En el Perú, las contorsiones políticas y las conversiones –al estilo Pablo de Tarso– no nos quitan el sueño. Sobre todo si se tiene en consideración que la cruzada de Galarreta no es nacional sino faccionalista. Porque si volvemos al análisis de Alberto Vergara, el fujimorismo no solo debe reconvertir su origen autoritario en un presente democrático (tarea ya complicada), sino limpiar su origen ladrón para construir un partido medianamente decente.
Dentro de ese contexto, Galarreta, Becerril, Chacón, Bartra, Salgado y toda la troika Telegram no se encuentran inmersos en un proyecto republicano capaz de involucrarnos a todos, sino en una misión de vida o muerte: transformar lo que fue una organización lumpen en un partido político. Solo así se entiende su obsesión patológica con la corrupción y los comentarios delirantes “Viva Fuerza Popular, viva Keiko”, vertidos en medio de un debate nacional.
Mientras el grupo ‘Mototaxi’ trabaja día y noche para redimirse y así ganar el aplauso de su jefa, ¿qué nos queda a nosotros, simples ciudadanos de una república que anhelamos justa, noble, segura e inclusiva? ¿Qué nos queda a los que no vivimos para la vendetta personal y menos para creernos “invencibles”, como se autodescriben los miembros de Fuerza Popular? El poeta irlandés W.B. Yeats pronunció una frase –en “La Segunda Venida”– que he recordado a raíz de la vergonzosa interpelación al ministro Saavedra: “Los mejores carecen de convicciones mientras que los peores están llenos de apasionada intensidad”.
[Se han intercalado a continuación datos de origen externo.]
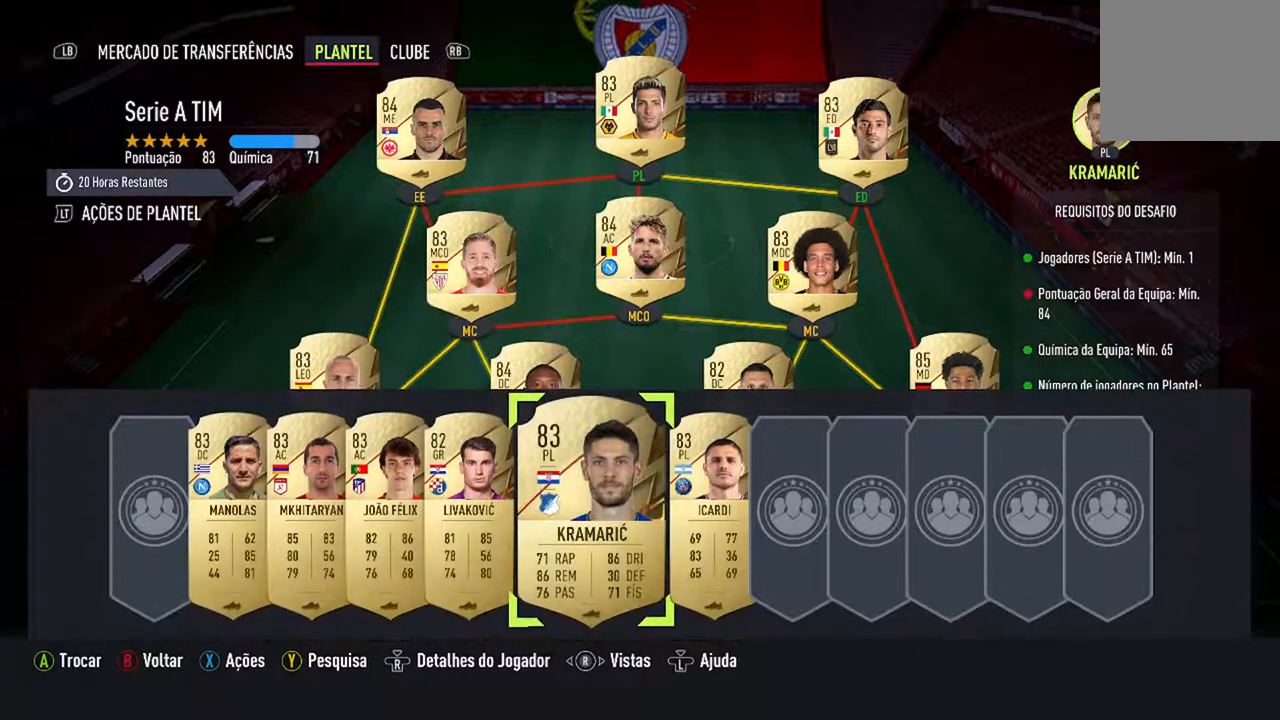
{"buttons": [], "left_stick": "center", "right_stick": "center", "events": []}
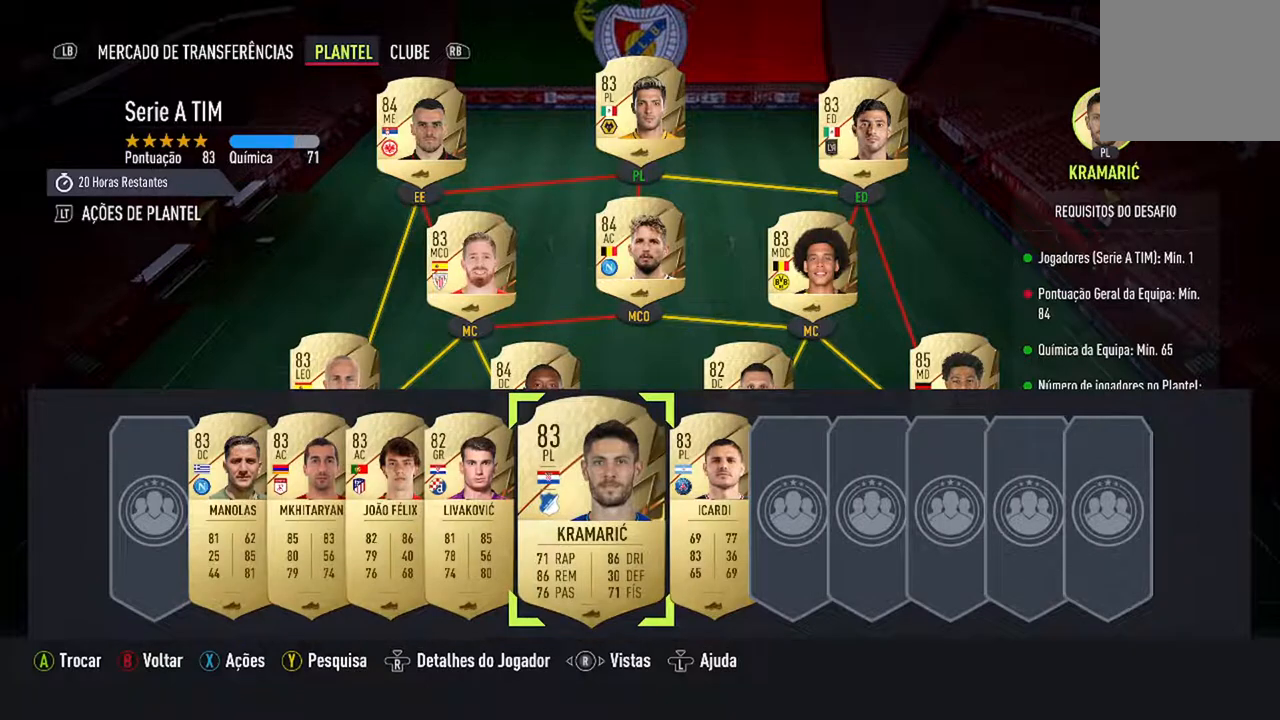
{"buttons": [], "left_stick": "center", "right_stick": "center", "events": []}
La “utopía tecnocrática” tiene sus límites, como bien lo ha señalado Gonzalo Zegarra. Ya no es posible gobernar un país tan complicado como el Perú sin política y, yo agregaría, sin convicciones profundas. ¿Existen convicciones en nuestra tradición política que ayuden a contrarrestar la posverdad y la pasión irracional que amenaza la gobernabilidad desde el núcleo del Legislativo? Por supuesto que sí. No hay más que volver al acervo republicano del Primer Congreso Constituyente donde los discípulos del chachapoyano ilustrado Toribio Rodríguez de Mendoza desplegaron con energía un vocabulario aún relevante.
Conceptos universales como la justicia, la dignidad, la igualdad, la meritocracia, la felicidad, la amistad republicana o la ecuanimidad fueron enunciados por los que lucharon por una libertad que, fundamentalmente, significaba romper con el privilegio de unos cuantos. En vísperas del Bicentenario de nuestra independencia recordemos de dónde venimos y cuál debe ser el rumbo de una república que se imaginó libre y soberana de aquellos que, sistemáticamente, intentaron degradarla en aras de sus intereses bastardos, desestimando los de la nación.